23 False projection arises out of false denial, not out of its proper use. My own role in the Atonement is one of true projection; I can project to you the affirmation of truth. If you project error to me or to yourself, you are interfering with the process. My use of projection, which can also be yours, is not based on faulty denial. It does involve, however, the very powerful use of the denial of errors. The miracle worker is one who accepts my kind of denial and projection, unites his own inherent abilities to deny and project with mine, and imposes them back on himself and others. This establishes the total lack of threat anywhere. Together we can then work for the real time of peace, which is eternal.
24 The improper use of defenses is quite widely recognized, but their proper use had not been sufficiently understood as yet. They can indeed create man's perception both of himself and of the world. They can distort or correct depending on what you use them for.
25 Denial should be directed only to error, and projection should be reserved only for truth. You should truly give as you have truly received. The Golden Rule can work effectively only on this basis.
26 Intellectualization is a term which stems from the mind-brain confusion. "Right-mindedness" is the device which defends the right mind and gives it control over the body. "Intellectualization" implies a split, while "right-mindedness" involves healing.
27 Withdrawal is properly employed in the service of withdrawing from the meaningless. It is not a device for escape, but for consolidation. There is only One Mind.
28 Dissociation is quite similar. You should split off or dissociate yourself from error but only in defense of integration.
29 Detachment is essentially a weaker form of dissociation.
30 Flight can be undertaken in whatever direction you choose, but note that the concept itself implies flight from something. Flight from error is perfectly appropriate.

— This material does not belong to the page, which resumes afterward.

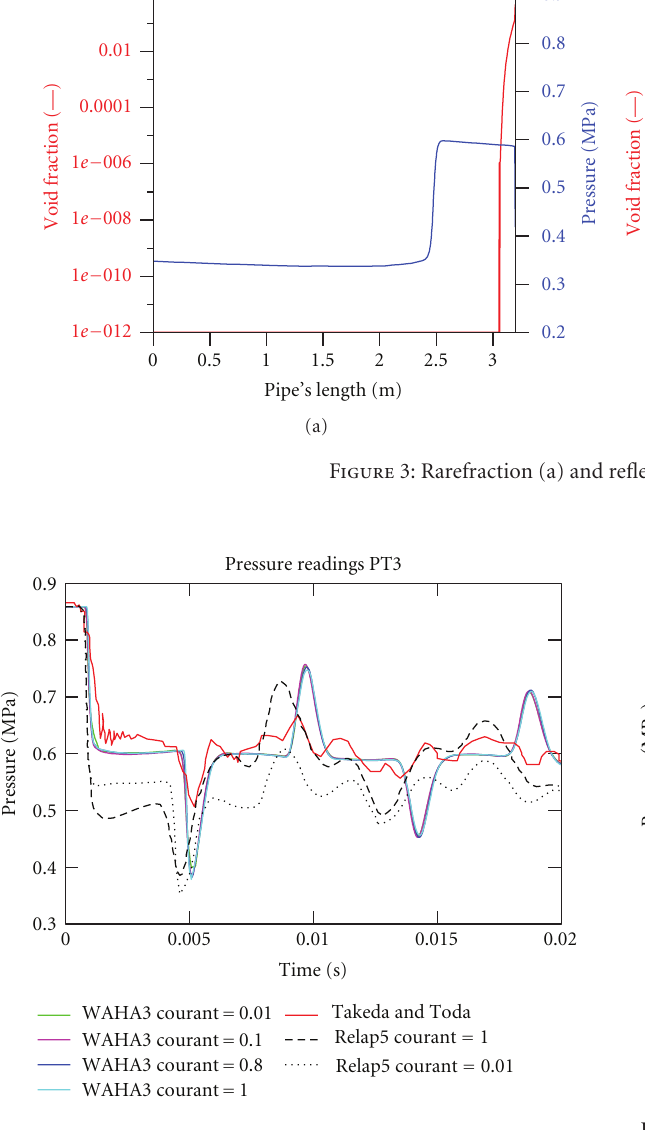
Figure 5: Simulation of results using di ff erent orders of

31 Distantiation can be properly used as a way of putting distance between yourself and what you should fly from.
32 Regression is an effort to return to your own original state. It can thus be utilized to restore, rather than to go back to the less mature.
33 Sublimation should be a redirection of effort to the sublime.
34 There are many other so-called "dynamic" concepts which are profound errors due essentially to the misuse of defenses. Among them is the concept of different levels of aspiration, which actually result from level confusion. However, the main point to be understood from this section is that you can defend truth as well as error and, in fact, much better.
35 The means are easier to clarify after the value of the goal itself is firmly established. Everyone defends his own treasure. You do not have to tell him to do so because he will do it automatically. The real questions still remain. What do you treasure, and how much do you treasure it? Once you have learned to consider these two questions and to bring them into all your actions as the true criteria for behavior, I will have little difficulty in clarifying the means. You have not learned to be consistent about this as yet. I have therefore concentrated on showing you that the means are available whenever you ask. You can, however, save a lot of time if you do not extend this step unduly. The correct focus will shorten it immeasurably.